__TEXTO FORNECIDO__.

══════════

Por Luciana Oliveira
Flores, do escritor português Afonso Cruz, é um daqueles livros que mexem com a gente de um jeito muito especial. Ele é narrado por um personagem que começa uma amizade improvável com seu vizinho idoso – o Sr. Ulme – que sofre de amnésia. Essa amizade inesperada acaba guiando o leitor por uma jornada de reflexão sobre memória, passado e os laços que formamos ao longo da vida.
O senhor Ulme é uma figura ambivalente: ao mesmo tempo em que parece aceitar passivamente a ausência de lembranças, atormenta-se com as notícias do caos mundial da atualidade. A dicotomia se dá pela presença do narrador, um jornalista que vive com a filha e a mulher numa relação cheia de incômodos. O contraste dessa amizade fica cada vez mais claro: enquanto um homem não tem passado e não se lembra do amor, o outro sofre com o presente e com a consciência da rotina que a cada dia destrói sua relação.

══════════

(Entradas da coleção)
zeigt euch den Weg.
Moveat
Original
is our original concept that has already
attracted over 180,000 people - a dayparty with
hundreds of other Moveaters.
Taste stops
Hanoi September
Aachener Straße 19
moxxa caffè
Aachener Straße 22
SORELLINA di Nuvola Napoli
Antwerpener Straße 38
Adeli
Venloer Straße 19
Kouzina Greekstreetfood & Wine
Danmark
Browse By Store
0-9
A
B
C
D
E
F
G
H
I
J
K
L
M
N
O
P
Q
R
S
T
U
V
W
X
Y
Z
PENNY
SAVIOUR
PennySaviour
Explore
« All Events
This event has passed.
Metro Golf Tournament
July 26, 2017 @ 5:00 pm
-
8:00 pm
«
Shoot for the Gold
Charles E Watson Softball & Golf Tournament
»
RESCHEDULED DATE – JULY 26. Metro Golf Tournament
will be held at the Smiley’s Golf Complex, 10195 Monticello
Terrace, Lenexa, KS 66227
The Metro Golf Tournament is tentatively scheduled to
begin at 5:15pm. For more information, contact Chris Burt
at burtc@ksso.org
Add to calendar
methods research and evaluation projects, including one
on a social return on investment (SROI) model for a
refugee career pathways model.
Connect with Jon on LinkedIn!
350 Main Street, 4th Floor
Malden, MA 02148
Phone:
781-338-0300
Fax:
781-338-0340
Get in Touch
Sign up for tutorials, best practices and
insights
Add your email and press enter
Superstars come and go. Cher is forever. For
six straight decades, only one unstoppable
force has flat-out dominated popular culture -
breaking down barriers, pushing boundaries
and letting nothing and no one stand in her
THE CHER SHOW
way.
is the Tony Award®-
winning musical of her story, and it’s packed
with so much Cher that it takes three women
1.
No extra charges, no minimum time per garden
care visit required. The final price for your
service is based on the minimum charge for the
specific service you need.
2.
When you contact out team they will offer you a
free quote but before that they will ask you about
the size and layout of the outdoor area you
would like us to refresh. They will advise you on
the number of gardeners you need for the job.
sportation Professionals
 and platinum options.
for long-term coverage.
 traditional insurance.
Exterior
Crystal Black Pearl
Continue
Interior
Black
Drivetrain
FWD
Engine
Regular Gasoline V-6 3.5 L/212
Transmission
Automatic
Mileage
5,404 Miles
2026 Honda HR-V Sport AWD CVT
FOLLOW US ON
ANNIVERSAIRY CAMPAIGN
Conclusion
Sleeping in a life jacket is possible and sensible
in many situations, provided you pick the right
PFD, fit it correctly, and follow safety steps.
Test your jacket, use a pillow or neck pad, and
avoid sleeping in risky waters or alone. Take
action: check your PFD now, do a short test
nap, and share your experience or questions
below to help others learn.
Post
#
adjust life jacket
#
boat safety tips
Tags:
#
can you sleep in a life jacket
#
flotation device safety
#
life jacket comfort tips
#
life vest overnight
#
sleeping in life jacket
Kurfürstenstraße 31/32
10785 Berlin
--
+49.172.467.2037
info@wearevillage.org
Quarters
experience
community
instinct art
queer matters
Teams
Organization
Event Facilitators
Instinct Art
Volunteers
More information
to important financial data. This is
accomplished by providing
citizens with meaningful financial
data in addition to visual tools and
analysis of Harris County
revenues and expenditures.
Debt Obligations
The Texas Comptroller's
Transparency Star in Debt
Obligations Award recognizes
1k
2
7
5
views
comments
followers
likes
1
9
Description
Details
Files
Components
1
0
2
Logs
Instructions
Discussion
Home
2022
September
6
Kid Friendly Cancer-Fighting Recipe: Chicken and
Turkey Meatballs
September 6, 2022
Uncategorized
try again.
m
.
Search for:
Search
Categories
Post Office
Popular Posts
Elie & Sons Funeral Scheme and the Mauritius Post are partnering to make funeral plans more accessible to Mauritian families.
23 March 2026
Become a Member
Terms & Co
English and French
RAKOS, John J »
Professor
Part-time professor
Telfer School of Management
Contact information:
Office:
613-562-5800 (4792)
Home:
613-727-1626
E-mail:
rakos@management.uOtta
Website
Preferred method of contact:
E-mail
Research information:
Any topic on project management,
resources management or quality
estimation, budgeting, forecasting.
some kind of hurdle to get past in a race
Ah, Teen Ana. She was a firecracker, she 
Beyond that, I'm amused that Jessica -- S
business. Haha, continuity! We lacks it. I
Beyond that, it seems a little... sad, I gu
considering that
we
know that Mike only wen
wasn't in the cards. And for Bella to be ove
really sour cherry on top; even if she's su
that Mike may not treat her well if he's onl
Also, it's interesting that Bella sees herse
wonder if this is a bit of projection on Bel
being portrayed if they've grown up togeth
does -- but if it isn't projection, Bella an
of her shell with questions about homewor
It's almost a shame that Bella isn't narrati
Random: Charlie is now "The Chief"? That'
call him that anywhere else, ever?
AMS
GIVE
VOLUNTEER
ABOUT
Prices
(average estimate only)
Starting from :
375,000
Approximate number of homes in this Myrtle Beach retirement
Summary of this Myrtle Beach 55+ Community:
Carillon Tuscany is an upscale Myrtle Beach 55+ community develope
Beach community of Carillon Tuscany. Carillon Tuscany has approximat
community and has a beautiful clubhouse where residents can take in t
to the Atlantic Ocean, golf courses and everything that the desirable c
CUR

══════════

__REQUISITOS DO EXERCÍCIO__.
1. Transcreva sem alterações os registros, do início deles até a linha que contém "refugee career pathways model.", incluída esta.
2. Prossiga a resenha sobre o livro Flores a partir da última frase apresentada.

__RESPOSTAS FORNECIDAS__.
1.
zeigt euch den Weg.
Moveat
Original
is our original concept that has already
attracted over 180,000 people - a dayparty with
hundreds of other Moveaters.
Taste stops
Hanoi September
Aachener Straße 19
moxxa caffè
Aachener Straße 22
SORELLINA di Nuvola Napoli
Antwerpener Straße 38
Adeli
Venloer Straße 19
Kouzina Greekstreetfood & Wine
Danmark
Browse By Store
0-9
A
B
C
D
E
F
G
H
I
J
K
L
M
N
O
P
Q
R
S
T
U
V
W
X
Y
Z
PENNY
SAVIOUR
PennySaviour
Explore
« All Events
This event has passed.
Metro Golf Tournament
July 26, 2017 @ 5:00 pm
-
8:00 pm
«
Shoot for the Gold
Charles E Watson Softball & Golf Tournament
»
RESCHEDULED DATE – JULY 26. Metro Golf Tournament
will be held at the Smiley’s Golf Complex, 10195 Monticello
Terrace, Lenexa, KS 66227
The Metro Golf Tournament is tentatively scheduled to
begin at 5:15pm. For more information, contact Chris Burt
at burtc@ksso.org
Add to calendar
methods research and evaluation projects, including one
on a social return on investment (SROI) model for a
refugee career pathways model.

2.
Com o intuito de ajudar a reconstruir as lembranças de seu vizinho, o jornalista segue rumo a aldeia Alentejana onde nasceu e cresceu o senhor Ulme e, a partir das descobertas, a relação entre os dois e as reflexões sobre suas vidas vai dando o tom da obra. Reflexões sobre relacionamentos, amizade, sociedade e como construímos (ou destruímos) nossa identidade estão presentes ao longo de todo livro.
Flores trata da tentativa de encontrar um sentido nos detalhes do cotidiano, nos pequenos gestos e nas relações que cultivamos. Afonso Cruz nos faz pensar sobre como as memórias – ou a ausência delas – moldam quem somos e sobre como as lembranças são, muitas vezes, tudo o que nos resta.
Boa leitura!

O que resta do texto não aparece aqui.